The Atlanta Journal-Constitution
Georgia will almost certainly be forced to defend itself in court if it enacts Arizona-style legislation aimed at illegal immigration, several observers predicted Wednesday.
Charles Kuck, an Atlanta-area immigration attorney and past president of the American Immigration Lawyers Association, said Rep. Matt Ramsey’s proposed legislation is unconstitutional, and he predicted the federal government would sue to block it if it becomes law.
“Absolutely, there will be a court challenge on that language,” Kuck said. “This is no less unconstitutional than the Arizona statute.”
Ramsey, a Republican from Peachtree City, said he would not make any predictions about whether his 18-page bill would wind up in court. But he said it has been carefully crafted to address legal issues.
“I would hope the federal government would focus its energies on securing our borders rather than bringing lawsuits against states trying to deal with the consequences of illegal immigration. However, I’m not holding my breath,” Ramsey, the co-chairman of a special legislative study committee on immigration, said Tuesday.
A spokeswoman for U.S. Immigration and Customs Enforcement — which is responsible for detaining and deporting illegal immigrants — said her agency does not comment on pending legislation.
Similar to Arizona’s controversial new law, Ramsey’s bill would require state and local law enforcement officers to investigate the immigration status of people they reasonably suspect of being in the country illegally. It would also authorize police to arrest them if they are in the country illegally and transport them to a federal jail.
The Obama administration has argued that Arizona’s law is unconstitutional and would burden law enforcement agencies, diverting their attention from the most violent illegal immigrants. The federal government successfully sued to halt key parts of Arizona’s law, including the requirement that police check the immigration status of suspects.
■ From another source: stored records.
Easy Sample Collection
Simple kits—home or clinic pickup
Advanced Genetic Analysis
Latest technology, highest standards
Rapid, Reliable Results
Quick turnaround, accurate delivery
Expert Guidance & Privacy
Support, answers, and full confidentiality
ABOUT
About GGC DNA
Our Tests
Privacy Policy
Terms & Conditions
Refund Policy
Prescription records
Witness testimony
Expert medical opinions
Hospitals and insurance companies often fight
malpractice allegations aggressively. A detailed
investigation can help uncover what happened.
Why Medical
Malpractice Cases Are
Jerry Gonzalez, executive director of the Georgia Association of Latino Elected Officials, also predicted Ramsey’s bill would end up in court if it becomes law. Gonzalez added the legislation could hurt Georgia’s international tourism and agricultural industries.
“This is going to be a jobs killer for Georgia,” Gonzalez said.
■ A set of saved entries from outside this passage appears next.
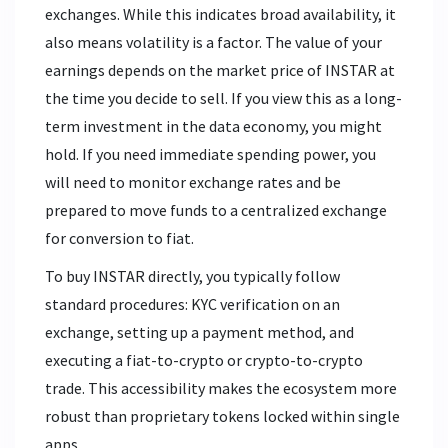
exchanges. While this indicates broad availability, it
also means volatility is a factor. The value of your
earnings depends on the market price of INSTAR at
the time you decide to sell. If you view this as a long-
term investment in the data economy, you might
hold. If you need immediate spending power, you
will need to monitor exchange rates and be
prepared to move funds to a centralized exchange
for conversion to fiat.
To buy INSTAR directly, you typically follow
standard procedures: KYC verification on an
exchange, setting up a payment method, and
executing a fiat-to-crypto or crypto-to-crypto
trade. This accessibility makes the ecosystem more
robust than proprietary tokens locked within single
apps.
Ramsey’s bill would also require private businesses with more than five employees to use a federal program called E-Verify. That program seeks to verify that newly hired employees are eligible to work in the United States. A coalition of businesses and immigrant rights groups is suing to stop a similar law in Arizona that requires all businesses to use E-Verify, arguing that it is unconstitutional.
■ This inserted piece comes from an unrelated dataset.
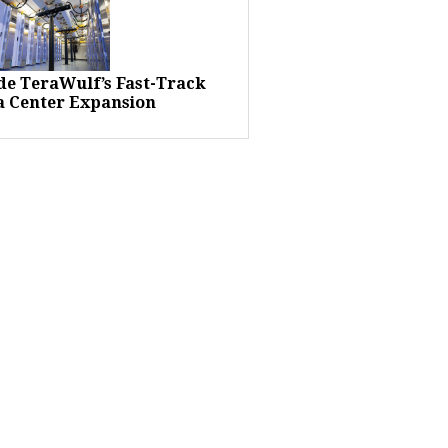
ide TeraWulf’s Fast-Track
a Center Expansion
Gov. Nathan Deal’s office did not immediately respond to a request for comment Wednesday morning. But Deal said during his election campaign last year that he would support enacting an Arizona-style law in Georgia.
“He is aware of the litigation involving the Arizona law,” Brian Robinson, a spokesman for Deal, said this month, “and he wants to make sure that Georgia is able to narrowly draft legislation that will meet federal guidelines so that we can avoid a lawsuit while protecting Georgia taxpayers.”
In related developments this week:
- Republican state Reps. James Mills and Tim Bearden introduced legislation this week that would require Georgia driver’s license tests to be offered only in English;
- State Sen. Jack Murphy, R-Cumming, the other co-chairman of Georgia’s immigration study committee, is expected to introduce his own omnibus legislation aimed at illegal immigration this week;
- About 40 people — some representing immigrant and civil rights groups and other organizations — appeared at the Statehouse on Tuesday to lobby lawmakers concerning immigration legislation. The American Civil Liberties Union of Georgia, which organized the event, is planning to lead two more “By the People Immigrants’ Rights Lobby Day” events during this legislative session.